In the context of Polish civil law, the need for providing elderly persons with tangible support, on the grounds that their ability to earn a livelihood declines and their health condition deteriorates in the course of time, is justifiable by strong ethical considerations. The fact that seniors in Poland are entitled to file claims for maintenance under the provisions of the Polish Civil Code and the Polish Family and Guardianship Code demonstrates a cross-generational solidarity grounded in a fundamental principle whereby the working-age population lends the elderly a helping hand in exchange for their experience and assistance. Family bonds play a crucial role in that context because they give rise to the maintenance obligation as well as provide grounds for quasimaintenance claims to which the decedent's grandparents are entitled.
The object of this chapter is to discuss the question of maintenance for elderly persons in Polish family and succession law and determine whether the adopted solutions provide adequate protection to the legal interests of this growing social group.
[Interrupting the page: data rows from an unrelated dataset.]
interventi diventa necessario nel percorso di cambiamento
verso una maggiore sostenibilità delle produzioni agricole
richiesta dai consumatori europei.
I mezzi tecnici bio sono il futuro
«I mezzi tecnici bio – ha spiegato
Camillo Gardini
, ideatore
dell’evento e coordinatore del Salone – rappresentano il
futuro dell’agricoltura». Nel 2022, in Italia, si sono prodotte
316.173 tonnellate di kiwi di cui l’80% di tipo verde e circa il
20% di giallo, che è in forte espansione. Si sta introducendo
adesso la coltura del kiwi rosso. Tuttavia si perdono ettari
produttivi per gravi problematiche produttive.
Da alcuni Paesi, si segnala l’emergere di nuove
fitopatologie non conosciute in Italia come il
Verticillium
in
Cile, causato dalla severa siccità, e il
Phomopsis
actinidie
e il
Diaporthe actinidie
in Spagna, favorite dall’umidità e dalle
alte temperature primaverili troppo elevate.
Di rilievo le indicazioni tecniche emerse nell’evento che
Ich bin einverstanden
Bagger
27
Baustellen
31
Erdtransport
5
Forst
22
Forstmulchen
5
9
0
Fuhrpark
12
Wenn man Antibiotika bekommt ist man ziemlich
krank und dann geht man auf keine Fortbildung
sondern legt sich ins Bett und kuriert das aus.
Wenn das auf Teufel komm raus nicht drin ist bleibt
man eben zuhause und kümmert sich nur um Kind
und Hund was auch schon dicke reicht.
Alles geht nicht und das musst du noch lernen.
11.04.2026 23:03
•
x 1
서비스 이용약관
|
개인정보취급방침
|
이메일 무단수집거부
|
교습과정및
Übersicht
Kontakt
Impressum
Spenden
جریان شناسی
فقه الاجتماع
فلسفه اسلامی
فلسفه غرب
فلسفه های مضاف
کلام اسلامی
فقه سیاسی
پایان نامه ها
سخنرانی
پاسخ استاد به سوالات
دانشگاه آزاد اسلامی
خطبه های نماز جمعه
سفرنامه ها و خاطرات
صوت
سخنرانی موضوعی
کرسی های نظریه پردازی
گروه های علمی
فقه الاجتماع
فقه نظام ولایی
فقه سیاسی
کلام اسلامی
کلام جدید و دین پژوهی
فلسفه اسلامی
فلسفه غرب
Owing to increased cross-border migration, the chapter also raises issues of conflict of laws to the extent that they relate to maintenance.
THE RELEVANCE OF RESEARCH ON THE PROBLEM OF OLD-AGE MAINTENANCE
Taking into consideration the current demographic situation, there are a number of phenomena related to maintenance in its wide sense, which used to be quite negligible in the past, but which are now emerging with growing frequency. Owing to a lengthening of the average human lifespan, old age is now becoming an increasingly longer stage in life, thereby giving rise to maintenance obligations enforceable not only against adult children, but also grandchildren or even great-grandchildren.